## Dataset entries
☆ ☆ ☆ ☆ ☆

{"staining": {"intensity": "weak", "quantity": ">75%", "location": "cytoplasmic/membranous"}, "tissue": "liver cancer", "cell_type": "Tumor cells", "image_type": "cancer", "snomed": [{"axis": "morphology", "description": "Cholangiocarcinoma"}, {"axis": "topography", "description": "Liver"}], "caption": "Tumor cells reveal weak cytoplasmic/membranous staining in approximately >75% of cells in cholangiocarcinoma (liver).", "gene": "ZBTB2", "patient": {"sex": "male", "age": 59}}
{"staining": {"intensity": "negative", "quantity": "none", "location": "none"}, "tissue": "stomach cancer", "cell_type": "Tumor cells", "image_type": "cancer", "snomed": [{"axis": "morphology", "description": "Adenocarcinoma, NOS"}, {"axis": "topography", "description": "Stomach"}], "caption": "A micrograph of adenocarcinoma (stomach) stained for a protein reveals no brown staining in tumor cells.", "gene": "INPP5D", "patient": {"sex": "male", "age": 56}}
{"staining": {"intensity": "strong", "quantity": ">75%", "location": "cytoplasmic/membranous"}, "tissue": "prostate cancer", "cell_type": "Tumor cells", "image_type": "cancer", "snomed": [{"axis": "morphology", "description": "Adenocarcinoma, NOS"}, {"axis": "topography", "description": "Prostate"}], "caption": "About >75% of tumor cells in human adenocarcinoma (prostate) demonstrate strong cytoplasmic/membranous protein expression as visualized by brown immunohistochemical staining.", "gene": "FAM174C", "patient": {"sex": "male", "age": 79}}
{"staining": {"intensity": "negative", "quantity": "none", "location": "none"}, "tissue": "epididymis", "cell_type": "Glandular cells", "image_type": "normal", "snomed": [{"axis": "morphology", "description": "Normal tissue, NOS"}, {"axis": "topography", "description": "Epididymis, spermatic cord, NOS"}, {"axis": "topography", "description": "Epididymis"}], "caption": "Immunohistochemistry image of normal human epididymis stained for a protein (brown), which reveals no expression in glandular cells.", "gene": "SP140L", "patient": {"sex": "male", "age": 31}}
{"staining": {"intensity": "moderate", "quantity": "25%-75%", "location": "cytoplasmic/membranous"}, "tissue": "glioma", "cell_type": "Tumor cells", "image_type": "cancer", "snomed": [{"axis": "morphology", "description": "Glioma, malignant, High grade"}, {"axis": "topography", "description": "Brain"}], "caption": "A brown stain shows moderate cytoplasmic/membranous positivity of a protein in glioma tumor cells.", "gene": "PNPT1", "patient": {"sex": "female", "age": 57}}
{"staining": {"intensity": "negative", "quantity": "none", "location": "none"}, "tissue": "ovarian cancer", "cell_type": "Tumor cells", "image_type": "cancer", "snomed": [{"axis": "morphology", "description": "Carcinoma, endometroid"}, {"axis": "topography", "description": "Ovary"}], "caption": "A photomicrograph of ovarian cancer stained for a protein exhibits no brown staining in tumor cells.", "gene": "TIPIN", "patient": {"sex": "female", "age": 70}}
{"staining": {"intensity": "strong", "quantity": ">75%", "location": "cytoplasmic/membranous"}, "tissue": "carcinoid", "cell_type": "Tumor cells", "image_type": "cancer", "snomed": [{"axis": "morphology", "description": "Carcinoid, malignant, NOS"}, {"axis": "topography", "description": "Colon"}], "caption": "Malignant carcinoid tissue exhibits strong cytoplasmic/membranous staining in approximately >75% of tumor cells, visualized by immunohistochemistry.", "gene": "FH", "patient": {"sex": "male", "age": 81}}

☆ ☆ ☆ ☆ ☆

## Exercise objective
In the records above, find the line containing "photomicrograph of ovarian"; please retype it and every line after it through the last line, exactly and with nothing else.

## Reply to the task
{"staining": {"intensity": "negative", "quantity": "none", "location": "none"}, "tissue": "ovarian cancer", "cell_type": "Tumor cells", "image_type": "cancer", "snomed": [{"axis": "morphology", "description": "Carcinoma, endometroid"}, {"axis": "topography", "description": "Ovary"}], "caption": "A photomicrograph of ovarian cancer stained for a protein exhibits no brown staining in tumor cells.", "gene": "TIPIN", "patient": {"sex": "female", "age": 70}}
{"staining": {"intensity": "strong", "quantity": ">75%", "location": "cytoplasmic/membranous"}, "tissue": "carcinoid", "cell_type": "Tumor cells", "image_type": "cancer", "snomed": [{"axis": "morphology", "description": "Carcinoid, malignant, NOS"}, {"axis": "topography", "description": "Colon"}], "caption": "Malignant carcinoid tissue exhibits strong cytoplasmic/membranous staining in approximately >75% of tumor cells, visualized by immunohistochemistry.", "gene": "FH", "patient": {"sex": "male", "age": 81}}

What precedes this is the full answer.